* [EXERCISE REQUIREMENTS]: Count how many lines in this material contain "would". The answer is that number alone.

* [RECORDS SHOWN]:
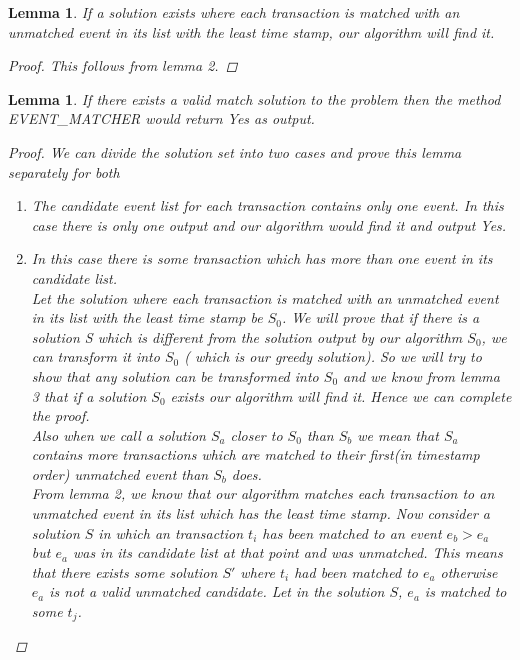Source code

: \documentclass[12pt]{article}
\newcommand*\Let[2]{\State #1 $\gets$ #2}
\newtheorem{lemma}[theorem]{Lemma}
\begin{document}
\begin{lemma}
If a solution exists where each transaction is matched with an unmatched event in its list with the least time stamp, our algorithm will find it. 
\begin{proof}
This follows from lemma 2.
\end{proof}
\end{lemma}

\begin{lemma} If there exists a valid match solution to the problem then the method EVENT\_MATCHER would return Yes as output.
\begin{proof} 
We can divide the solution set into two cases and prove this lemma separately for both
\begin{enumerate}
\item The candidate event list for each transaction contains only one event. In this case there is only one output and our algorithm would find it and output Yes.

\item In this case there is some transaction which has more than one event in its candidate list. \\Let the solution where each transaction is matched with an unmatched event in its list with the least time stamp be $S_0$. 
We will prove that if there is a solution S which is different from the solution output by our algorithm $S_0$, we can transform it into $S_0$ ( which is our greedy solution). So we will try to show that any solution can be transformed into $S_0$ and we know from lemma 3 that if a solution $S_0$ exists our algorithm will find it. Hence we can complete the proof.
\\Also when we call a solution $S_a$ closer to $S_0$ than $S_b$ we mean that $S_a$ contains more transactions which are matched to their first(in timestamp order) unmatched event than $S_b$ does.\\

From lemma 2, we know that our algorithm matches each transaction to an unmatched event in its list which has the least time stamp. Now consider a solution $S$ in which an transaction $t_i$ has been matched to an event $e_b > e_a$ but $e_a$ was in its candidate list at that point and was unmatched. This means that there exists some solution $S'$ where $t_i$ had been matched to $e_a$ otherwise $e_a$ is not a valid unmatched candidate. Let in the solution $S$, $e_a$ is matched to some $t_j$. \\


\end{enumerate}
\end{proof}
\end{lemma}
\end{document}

...

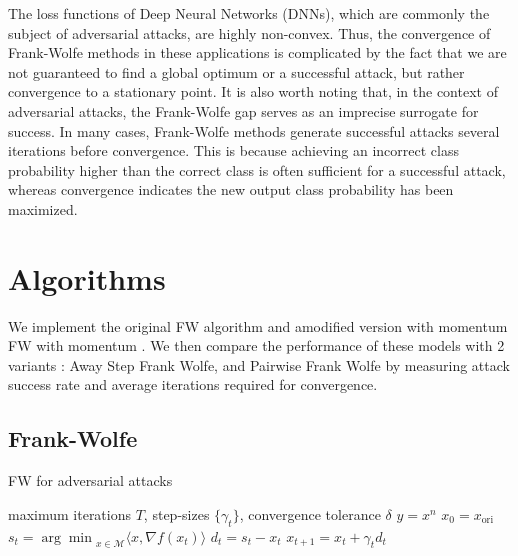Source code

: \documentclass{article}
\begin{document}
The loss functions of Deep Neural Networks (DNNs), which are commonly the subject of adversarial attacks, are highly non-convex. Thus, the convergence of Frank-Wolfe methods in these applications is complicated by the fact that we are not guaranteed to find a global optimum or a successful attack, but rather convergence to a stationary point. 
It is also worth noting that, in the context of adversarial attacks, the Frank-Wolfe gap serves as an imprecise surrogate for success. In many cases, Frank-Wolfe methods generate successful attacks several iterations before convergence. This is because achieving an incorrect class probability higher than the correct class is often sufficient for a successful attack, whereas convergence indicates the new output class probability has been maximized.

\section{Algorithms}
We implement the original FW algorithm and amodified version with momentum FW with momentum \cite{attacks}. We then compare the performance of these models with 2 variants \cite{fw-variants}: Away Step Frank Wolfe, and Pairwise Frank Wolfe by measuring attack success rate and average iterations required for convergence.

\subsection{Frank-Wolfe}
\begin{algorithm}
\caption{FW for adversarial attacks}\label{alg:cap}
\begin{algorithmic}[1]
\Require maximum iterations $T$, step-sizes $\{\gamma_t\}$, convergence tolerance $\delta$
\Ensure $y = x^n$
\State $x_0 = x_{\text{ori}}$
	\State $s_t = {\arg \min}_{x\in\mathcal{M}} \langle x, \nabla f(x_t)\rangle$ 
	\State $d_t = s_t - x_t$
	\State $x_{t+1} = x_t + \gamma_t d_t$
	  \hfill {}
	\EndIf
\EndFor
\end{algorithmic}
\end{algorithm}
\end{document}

==

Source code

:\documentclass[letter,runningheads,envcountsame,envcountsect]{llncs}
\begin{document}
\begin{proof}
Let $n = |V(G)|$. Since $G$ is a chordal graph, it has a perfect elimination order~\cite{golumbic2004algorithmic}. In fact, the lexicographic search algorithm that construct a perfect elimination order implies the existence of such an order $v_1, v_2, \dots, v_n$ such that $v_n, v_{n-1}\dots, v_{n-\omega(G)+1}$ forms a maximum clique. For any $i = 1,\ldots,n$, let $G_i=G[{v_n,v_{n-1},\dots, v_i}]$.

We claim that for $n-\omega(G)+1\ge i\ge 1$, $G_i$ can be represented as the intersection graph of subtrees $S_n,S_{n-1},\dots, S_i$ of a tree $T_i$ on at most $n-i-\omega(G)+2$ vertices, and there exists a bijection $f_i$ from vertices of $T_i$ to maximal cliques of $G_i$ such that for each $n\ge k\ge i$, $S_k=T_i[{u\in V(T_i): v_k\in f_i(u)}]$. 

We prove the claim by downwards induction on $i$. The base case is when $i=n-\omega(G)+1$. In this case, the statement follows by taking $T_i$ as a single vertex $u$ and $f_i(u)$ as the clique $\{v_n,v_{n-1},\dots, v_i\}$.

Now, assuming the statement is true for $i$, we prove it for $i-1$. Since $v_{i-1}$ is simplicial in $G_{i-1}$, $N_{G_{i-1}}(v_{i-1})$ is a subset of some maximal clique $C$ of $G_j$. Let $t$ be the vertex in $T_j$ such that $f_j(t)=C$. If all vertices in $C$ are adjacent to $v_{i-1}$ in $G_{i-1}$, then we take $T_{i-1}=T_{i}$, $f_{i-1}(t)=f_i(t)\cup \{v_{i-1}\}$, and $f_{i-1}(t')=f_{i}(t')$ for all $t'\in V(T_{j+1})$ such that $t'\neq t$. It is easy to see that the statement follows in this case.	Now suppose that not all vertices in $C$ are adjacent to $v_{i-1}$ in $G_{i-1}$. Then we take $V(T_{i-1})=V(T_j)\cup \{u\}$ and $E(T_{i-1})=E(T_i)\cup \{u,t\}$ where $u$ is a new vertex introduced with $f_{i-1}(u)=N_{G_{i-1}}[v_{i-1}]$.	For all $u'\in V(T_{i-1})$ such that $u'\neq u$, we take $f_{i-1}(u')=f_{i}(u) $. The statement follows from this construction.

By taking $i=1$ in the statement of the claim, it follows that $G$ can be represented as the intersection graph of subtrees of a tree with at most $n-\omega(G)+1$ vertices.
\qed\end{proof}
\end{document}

* [SOLUTION]: 2